Archaeologists have long suspected that the cave’s artwork was very old, but now, they believe they have a much clearer picture of exactly when—and who—created it. Neanderthals and, later, more modern humans left their artistic mark on the cave starting around 58,000 years ago, according to a new paper published this week in the journal PLOS One.
An international team of archaeologists explored Cueva de Ardales from 2011 to 2018, then used radiocarbon and uranium-thorium dating techniques to understand the cave’s history.

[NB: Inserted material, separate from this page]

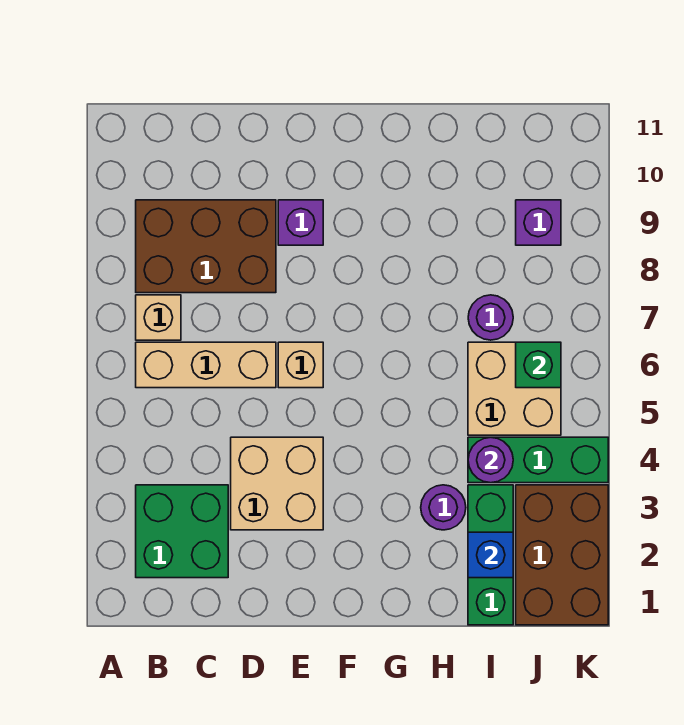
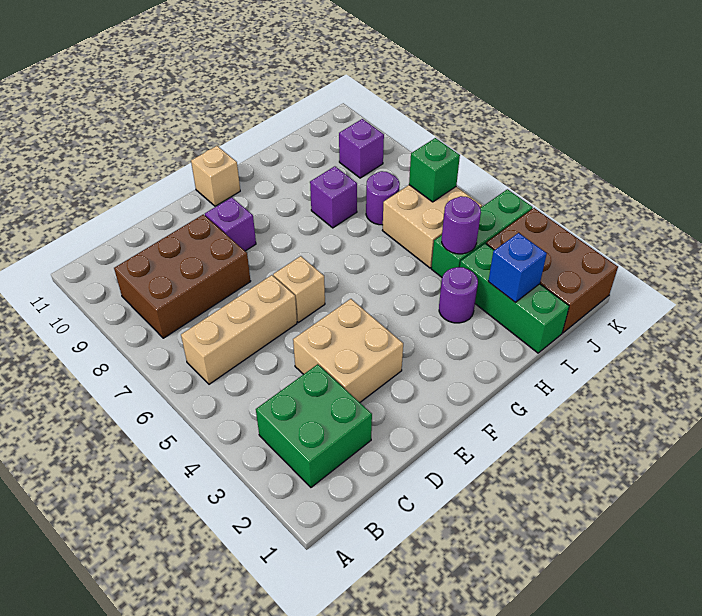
tan brick B7 level 1 -> tan brick F11 level 1
none -> purple brick H8 level 1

They believe Neanderthals first entered the cave during the Middle Paleolithic, or the middle part of the Stone Age, drawing on the walls and maintaining their tools inside. After that, human visits to Cueva de Ardales ebbed and flowed all the way through to the late Neolithic/Chalcolithic period—the latter part of the Stone Age and the Copper Age—about 5,500 years ago,
Based on items archaeologists found within the cave, they also suspect it was used solely to create art and bury the dead—not as a shelter. This suggests that the site was highly symbolic to its visitors.
“What is very exciting is that, as far as we can tell so far, Ardales was not a classic camp site,” Gerd-Christian Weniger, an archaeologist at the University of Cologne and one of the paper’s authors, tells Gizmodo’s Isaac Schultz. “That was not clear before the excavations.”

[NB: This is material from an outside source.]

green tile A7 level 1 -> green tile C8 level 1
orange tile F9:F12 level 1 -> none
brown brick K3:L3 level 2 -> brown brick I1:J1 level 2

Though they didn’t find any fireplaces or other evidence to suggest domestic occupation of the cavern, researchers did document a deer tooth, a wildcat bone, pieces of ocher, some tools and the jaw of a 12-year-old boy, among other artifacts. They also found a rope fragment and charcoal dating back to the late 16th or early 17th century, which suggests that someone rappelled into the cave a few hundred years before the 1821 earthquake bared its entrance.